Supplied information ▸
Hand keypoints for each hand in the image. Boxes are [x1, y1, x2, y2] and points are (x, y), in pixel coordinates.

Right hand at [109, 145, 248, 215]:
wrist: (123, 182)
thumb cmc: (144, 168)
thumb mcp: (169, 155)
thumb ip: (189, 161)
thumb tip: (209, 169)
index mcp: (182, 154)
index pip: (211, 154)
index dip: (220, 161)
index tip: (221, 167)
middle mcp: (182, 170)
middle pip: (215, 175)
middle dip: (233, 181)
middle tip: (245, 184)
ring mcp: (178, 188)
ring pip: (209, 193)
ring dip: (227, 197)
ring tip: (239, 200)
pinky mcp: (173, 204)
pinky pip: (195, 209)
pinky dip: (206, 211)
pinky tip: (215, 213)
* * *
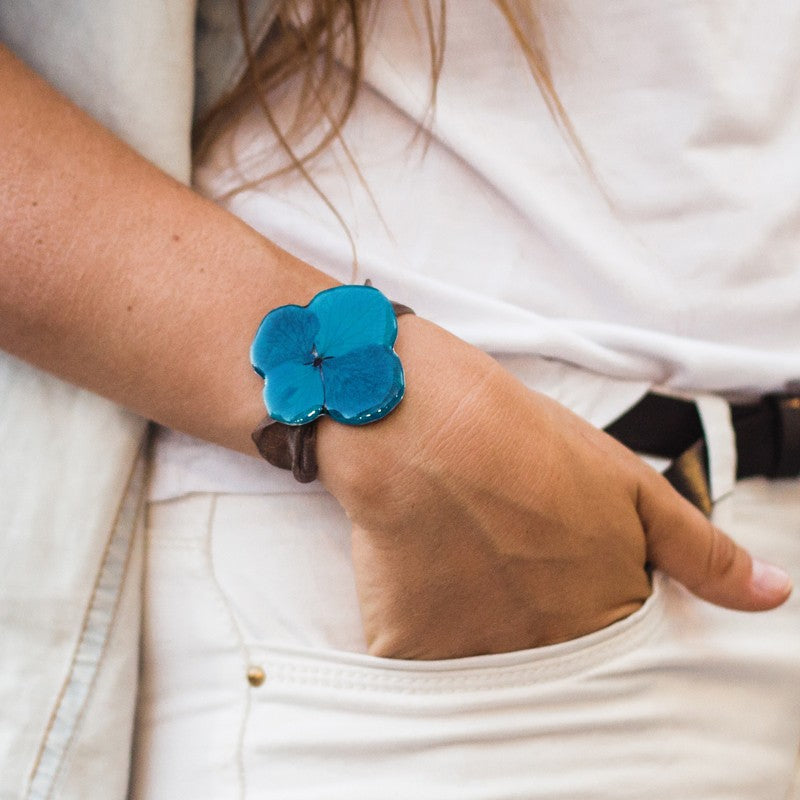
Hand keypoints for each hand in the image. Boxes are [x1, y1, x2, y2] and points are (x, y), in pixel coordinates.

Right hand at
---
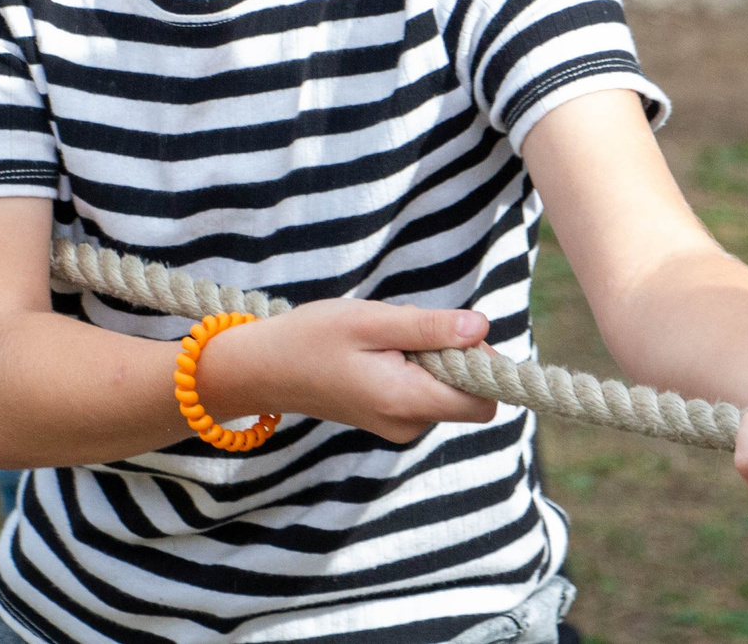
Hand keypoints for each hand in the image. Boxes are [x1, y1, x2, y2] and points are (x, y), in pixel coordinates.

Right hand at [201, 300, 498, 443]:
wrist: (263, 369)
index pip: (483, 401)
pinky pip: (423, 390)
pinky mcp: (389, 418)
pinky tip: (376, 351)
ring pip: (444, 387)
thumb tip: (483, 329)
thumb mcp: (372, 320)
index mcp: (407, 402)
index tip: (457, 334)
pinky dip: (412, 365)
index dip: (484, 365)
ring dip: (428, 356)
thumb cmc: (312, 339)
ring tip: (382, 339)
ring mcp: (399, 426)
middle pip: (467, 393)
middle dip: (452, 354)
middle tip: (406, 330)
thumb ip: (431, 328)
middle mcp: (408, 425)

Problem to work on ▸ Using the listing above, pull out all lines that hold the word "thumb".

Written answer ▸
thumb cmc: (144, 168)
thumb mcp: (169, 155)
thumb ip: (189, 161)
thumb tip: (209, 169)
thumb tip: (483, 329)
thumb mcp: (372, 320)
thumb cmc: (312, 339)
thumb ip: (431, 328)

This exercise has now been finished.